Brief >> Reproduce the data below line for line, with every character unchanged.

Raw data >>
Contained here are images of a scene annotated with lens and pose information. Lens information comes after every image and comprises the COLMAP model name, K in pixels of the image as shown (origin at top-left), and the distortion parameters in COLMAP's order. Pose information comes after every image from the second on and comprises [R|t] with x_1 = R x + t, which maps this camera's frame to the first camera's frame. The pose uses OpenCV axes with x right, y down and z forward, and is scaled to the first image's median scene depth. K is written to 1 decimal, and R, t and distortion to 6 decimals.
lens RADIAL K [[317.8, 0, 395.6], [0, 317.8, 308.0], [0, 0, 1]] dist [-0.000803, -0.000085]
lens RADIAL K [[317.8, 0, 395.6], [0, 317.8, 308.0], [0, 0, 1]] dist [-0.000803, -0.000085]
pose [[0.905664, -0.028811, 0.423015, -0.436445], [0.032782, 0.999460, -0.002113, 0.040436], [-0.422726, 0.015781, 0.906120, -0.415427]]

Answer >>
Contained here are images of a scene annotated with lens and pose information. Lens information comes after every image and comprises the COLMAP model name, K in pixels of the image as shown (origin at top-left), and the distortion parameters in COLMAP's order. Pose information comes after every image from the second on and comprises [R|t] with x_1 = R x + t, which maps this camera's frame to the first camera's frame. The pose uses OpenCV axes with x right, y down and z forward, and is scaled to the first image's median scene depth. K is written to 1 decimal, and R, t and distortion to 6 decimals.
lens RADIAL K [[317.8, 0, 395.6], [0, 317.8, 308.0], [0, 0, 1]] dist [-0.000803, -0.000085]
lens RADIAL K [[317.8, 0, 395.6], [0, 317.8, 308.0], [0, 0, 1]] dist [-0.000803, -0.000085]
pose [[0.905664, -0.028811, 0.423015, -0.436445], [0.032782, 0.999460, -0.002113, 0.040436], [-0.422726, 0.015781, 0.906120, -0.415427]]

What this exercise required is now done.